The United Arab Emirates on Tuesday resumed its participation in airstrikes against ISIS, the country said — its first publicly known foray against the terror group since it reportedly suspended attacks over concerns about pilot safety.
UAE F-16s stationed in Jordan took part in morning attacks and returned safely to base, the UAE military said without saying where the strikes happened.
A U.S.-led coalition has been conducting airstrikes against ISIS in Syria and Iraq, where the Sunni Muslim extremist group has captured territory for what it calls its Islamic caliphate.
The UAE halted its participation in the strikes in December because leaders were worried there were insufficient plans to save personnel who may be captured, a senior U.S. military official told CNN.
The safety issue was highlighted by the case of Jordanian military pilot Lt. Moath al-Kasasbeh, whom ISIS captured in December after his jet crashed in Syria. Last week, ISIS released a video showing its fighters burning al-Kasasbeh to death.
A representative of the UAE government told CNN that no comment would be offered about the airstrike suspension.
ISIS declared it had established a caliphate spanning Iraq and Syria last year. Since then, it has gone on a murderous rampage that has included beheadings of foreigners.
There are about 20,000 fighters in Syria who belong to terror groups such as ISIS, the director of the National Counterterrorism Center will tell a House committee on Wednesday, according to remarks obtained by CNN.
“The United States and our allies are increasingly concerned with the more than 20,000 foreign fighters who have traveled to Syria from over 90 different countries,” Nick Rasmussen plans to tell the Homeland Security Committee. That is 1,000 higher than the number of foreign fighters in an estimate given by intelligence officials in January.
The numbers of Westerners — 3,400 — and Americans — 150 — who have gone to Syria are similar to numbers given by officials in recent months.
Hundreds of thousands of Iraqis and Syrians have fled areas ISIS has seized. The United States, along with European and Arab nations, began airstrikes against the terror group last summer.
Kurds take bridgeheads near Mosul
Kurdish fighters have captured three important bridgeheads on the Tigris River near the northern Iraqi city of Mosul, developments that further restricts ISIS’ movement outside Iraq’s second-largest municipality, U.S. military and Kurdish officials said Tuesday.
ISIS took control of Mosul in June. But Kurdish ground forces, as well as airstrikes from the U.S.-led coalition, recently have tried to cut off Mosul’s lines of supply to ISIS in Syria, setting up what could be an eventual assault by the Iraqi military later this year to expel the terror group from the city.
The three captured bridgeheads are on the west bank of the Tigris north of Mosul, U.S. Central Command and Kurdish officials said.
Besides hindering ISIS’ movement outside the city, the Kurds’ gains would protect key points through which an operation to liberate Mosul could take place.

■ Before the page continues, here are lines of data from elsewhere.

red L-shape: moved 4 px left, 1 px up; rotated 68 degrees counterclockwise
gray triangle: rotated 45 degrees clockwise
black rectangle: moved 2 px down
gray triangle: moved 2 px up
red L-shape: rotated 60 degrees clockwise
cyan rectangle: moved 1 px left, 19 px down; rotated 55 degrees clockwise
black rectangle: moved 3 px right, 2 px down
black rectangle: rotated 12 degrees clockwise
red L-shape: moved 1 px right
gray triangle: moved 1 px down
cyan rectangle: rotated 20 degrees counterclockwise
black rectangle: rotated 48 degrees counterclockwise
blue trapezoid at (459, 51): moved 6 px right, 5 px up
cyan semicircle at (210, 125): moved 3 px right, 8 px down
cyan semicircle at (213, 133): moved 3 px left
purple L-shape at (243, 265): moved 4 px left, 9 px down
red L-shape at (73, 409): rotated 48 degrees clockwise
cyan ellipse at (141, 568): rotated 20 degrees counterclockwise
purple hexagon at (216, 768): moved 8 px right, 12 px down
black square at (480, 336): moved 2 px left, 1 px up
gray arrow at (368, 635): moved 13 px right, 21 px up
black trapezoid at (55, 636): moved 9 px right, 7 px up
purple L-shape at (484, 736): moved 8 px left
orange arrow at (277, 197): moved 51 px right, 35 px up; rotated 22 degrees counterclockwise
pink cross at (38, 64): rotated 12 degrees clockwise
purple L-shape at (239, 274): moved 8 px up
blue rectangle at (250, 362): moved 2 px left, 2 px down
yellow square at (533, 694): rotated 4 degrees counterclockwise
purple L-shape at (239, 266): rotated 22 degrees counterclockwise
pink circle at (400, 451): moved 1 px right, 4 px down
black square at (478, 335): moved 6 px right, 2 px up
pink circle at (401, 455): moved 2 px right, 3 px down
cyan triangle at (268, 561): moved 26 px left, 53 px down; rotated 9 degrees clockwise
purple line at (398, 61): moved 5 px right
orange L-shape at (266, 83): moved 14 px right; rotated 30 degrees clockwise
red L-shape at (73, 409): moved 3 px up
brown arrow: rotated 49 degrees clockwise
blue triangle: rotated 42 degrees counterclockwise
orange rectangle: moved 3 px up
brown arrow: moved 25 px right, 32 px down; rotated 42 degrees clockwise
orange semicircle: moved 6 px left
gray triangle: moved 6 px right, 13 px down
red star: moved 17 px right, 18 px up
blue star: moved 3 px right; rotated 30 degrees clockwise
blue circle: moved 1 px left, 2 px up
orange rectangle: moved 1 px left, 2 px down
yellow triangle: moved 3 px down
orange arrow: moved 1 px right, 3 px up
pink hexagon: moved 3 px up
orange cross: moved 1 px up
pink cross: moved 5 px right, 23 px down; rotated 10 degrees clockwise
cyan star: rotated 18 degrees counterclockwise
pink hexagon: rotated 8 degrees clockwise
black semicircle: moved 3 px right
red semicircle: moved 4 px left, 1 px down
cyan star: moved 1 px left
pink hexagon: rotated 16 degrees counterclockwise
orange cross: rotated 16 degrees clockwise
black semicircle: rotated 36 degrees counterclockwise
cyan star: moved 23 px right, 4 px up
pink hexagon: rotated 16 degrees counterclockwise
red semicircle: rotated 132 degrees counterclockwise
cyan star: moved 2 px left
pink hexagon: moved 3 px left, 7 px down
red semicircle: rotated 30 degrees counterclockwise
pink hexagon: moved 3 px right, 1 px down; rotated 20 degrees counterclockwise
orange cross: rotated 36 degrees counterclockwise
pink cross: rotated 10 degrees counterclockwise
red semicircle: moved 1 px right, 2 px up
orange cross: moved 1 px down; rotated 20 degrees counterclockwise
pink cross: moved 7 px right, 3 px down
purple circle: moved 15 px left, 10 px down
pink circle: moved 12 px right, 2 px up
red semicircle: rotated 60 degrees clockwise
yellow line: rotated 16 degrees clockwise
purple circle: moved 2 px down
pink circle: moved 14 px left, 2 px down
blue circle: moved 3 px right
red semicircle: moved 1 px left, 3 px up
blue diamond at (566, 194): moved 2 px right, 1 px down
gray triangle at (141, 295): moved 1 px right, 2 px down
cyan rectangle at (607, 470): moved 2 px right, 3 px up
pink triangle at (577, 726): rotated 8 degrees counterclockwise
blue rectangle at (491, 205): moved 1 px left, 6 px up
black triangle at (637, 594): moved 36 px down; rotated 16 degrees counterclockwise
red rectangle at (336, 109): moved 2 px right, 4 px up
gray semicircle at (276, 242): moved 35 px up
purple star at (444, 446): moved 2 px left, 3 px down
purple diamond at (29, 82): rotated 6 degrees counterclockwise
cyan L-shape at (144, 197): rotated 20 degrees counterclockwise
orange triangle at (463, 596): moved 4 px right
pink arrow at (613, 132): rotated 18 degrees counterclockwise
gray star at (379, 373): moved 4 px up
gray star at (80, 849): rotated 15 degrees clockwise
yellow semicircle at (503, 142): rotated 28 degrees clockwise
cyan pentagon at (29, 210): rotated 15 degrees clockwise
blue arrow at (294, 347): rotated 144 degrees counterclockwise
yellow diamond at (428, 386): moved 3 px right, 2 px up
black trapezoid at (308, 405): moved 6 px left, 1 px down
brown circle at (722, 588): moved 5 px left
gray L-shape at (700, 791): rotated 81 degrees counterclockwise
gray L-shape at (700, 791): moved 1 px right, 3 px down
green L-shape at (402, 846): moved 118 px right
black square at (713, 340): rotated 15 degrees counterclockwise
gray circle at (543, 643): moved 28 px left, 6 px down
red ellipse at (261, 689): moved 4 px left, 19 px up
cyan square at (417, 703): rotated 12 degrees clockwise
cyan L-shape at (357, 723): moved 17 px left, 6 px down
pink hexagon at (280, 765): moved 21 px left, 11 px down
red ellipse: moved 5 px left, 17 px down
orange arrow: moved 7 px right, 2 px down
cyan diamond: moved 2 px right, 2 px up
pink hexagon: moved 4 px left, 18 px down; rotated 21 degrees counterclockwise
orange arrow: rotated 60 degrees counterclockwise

Mosul is a predominantly Arab city, though the Kurds have an autonomous region to the north and east. Few expect the Kurds to be involved in clearing Mosul of ISIS — that would be a job for Iraqi government security forces.
But with Mosul so close to their territory, the Kurds do have an interest in choking off ISIS and preventing them from advancing.
Iraqi ground forces could begin a move to retake the city as soon as April, a U.S. Central Command official told CNN last week.
Tuesday’s developments come three days after heavy coalition airstrikes around Mosul — part of what Kurdish fighters said was the heaviest day of bombardment they had witnessed there.
A CNN crew, watching from Kurdish positions on Mount Zartak to the east of Mosul on Saturday, heard more than a dozen detonations in the direction of the city.